#### Material for this task
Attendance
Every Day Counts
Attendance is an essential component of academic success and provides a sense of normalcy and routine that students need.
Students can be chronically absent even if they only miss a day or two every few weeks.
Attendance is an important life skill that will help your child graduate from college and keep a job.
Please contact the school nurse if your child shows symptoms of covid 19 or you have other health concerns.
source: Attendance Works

...

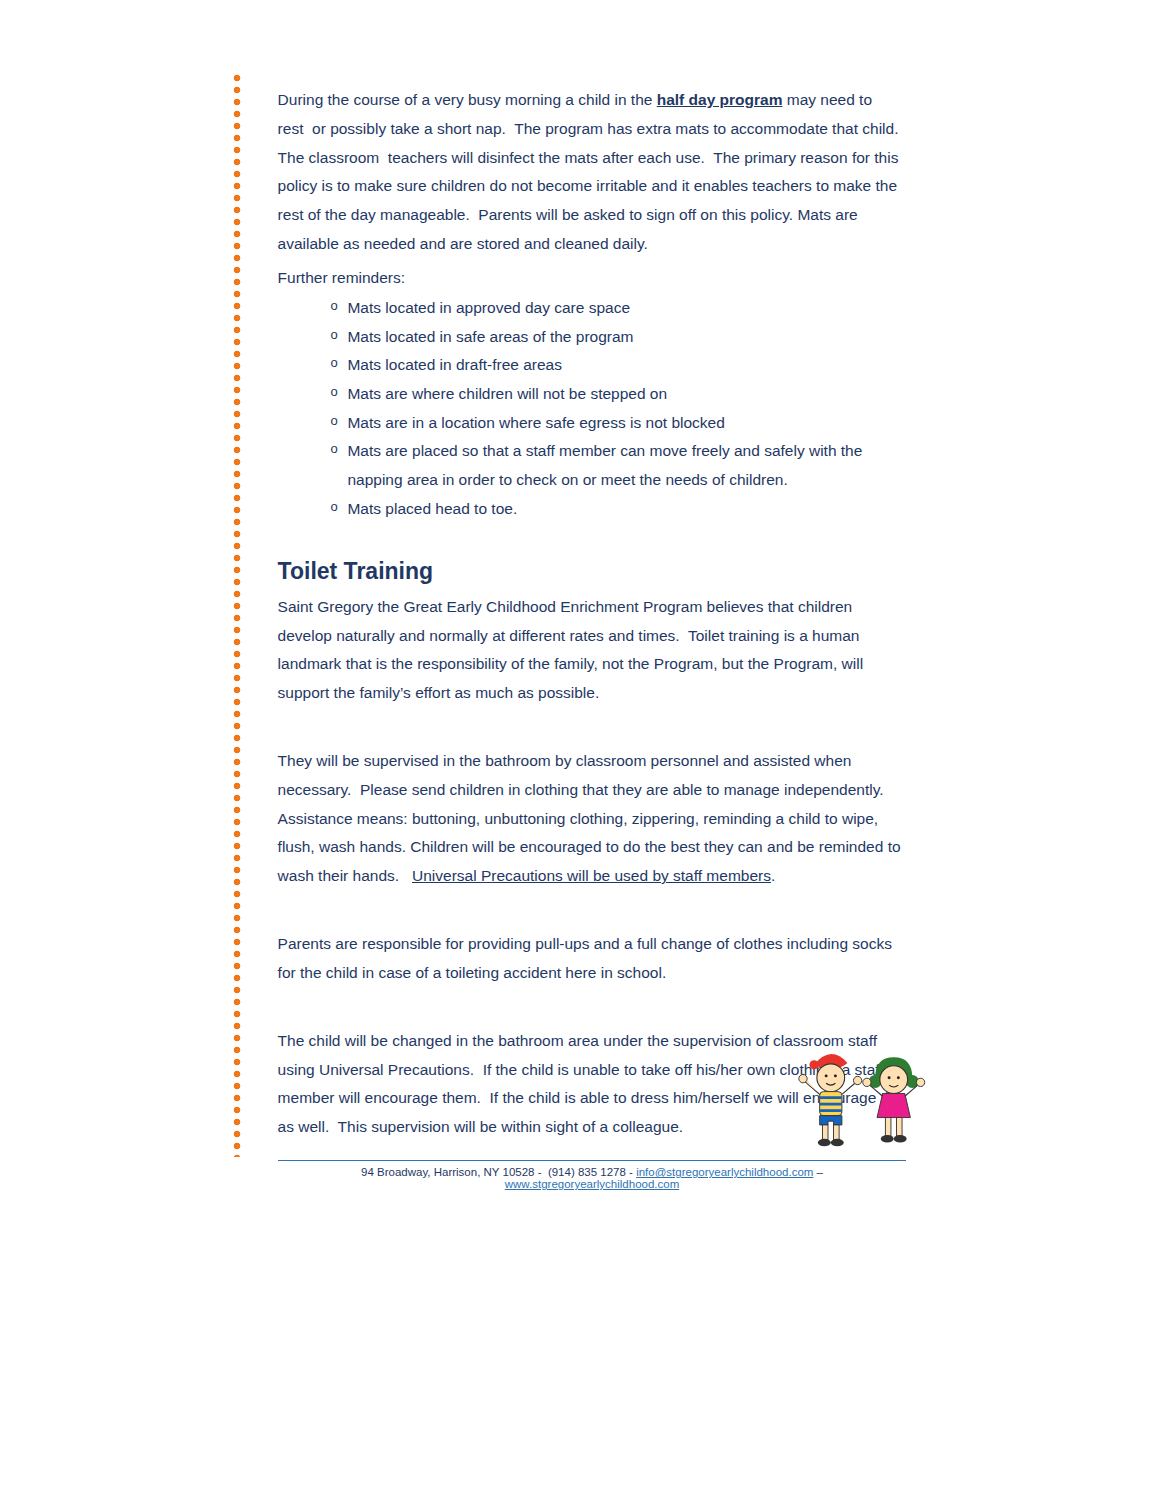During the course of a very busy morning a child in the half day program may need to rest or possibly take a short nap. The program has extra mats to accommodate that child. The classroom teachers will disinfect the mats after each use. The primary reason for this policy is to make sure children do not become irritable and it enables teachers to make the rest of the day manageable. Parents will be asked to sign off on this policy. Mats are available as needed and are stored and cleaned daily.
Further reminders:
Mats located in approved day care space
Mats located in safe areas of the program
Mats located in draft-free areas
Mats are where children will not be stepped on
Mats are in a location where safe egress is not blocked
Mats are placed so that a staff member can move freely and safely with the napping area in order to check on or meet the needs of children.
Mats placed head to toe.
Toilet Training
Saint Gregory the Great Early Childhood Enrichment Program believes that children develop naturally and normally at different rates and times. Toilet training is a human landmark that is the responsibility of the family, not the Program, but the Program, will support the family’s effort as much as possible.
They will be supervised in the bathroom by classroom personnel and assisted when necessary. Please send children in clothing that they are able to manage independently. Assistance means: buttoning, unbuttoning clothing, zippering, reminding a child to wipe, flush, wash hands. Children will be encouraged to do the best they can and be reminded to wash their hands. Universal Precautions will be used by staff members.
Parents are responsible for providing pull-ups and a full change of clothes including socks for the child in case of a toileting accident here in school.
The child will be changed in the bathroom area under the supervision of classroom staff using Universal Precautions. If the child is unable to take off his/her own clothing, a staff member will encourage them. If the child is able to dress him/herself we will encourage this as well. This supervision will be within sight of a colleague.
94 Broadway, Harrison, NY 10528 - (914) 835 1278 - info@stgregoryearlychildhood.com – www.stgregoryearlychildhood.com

* * *

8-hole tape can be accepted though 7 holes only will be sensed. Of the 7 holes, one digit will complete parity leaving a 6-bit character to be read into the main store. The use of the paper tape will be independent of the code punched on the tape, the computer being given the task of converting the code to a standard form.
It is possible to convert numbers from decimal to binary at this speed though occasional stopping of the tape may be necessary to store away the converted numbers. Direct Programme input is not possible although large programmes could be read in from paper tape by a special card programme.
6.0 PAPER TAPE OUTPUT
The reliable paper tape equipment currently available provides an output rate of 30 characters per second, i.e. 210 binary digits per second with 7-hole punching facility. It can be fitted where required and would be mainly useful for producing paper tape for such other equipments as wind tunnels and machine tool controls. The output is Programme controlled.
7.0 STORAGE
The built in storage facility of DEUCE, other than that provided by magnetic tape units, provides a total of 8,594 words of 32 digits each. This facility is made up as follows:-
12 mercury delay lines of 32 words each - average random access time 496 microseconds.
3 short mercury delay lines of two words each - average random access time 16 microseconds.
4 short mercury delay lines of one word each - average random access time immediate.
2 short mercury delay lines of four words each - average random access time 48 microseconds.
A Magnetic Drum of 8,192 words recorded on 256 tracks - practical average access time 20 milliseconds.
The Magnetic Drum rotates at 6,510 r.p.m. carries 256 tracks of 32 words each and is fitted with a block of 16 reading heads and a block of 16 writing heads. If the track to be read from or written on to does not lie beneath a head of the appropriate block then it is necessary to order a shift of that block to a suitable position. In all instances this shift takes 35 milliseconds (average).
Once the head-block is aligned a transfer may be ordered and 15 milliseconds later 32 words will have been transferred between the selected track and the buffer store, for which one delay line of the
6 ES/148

#### Problem statement
Collect every line above that contains the word "mercury".

#### Response area
12 mercury delay lines of 32 words each - average random access time 496 microseconds.
3 short mercury delay lines of two words each - average random access time 16 microseconds.
4 short mercury delay lines of one word each - average random access time immediate.
2 short mercury delay lines of four words each - average random access time 48 microseconds.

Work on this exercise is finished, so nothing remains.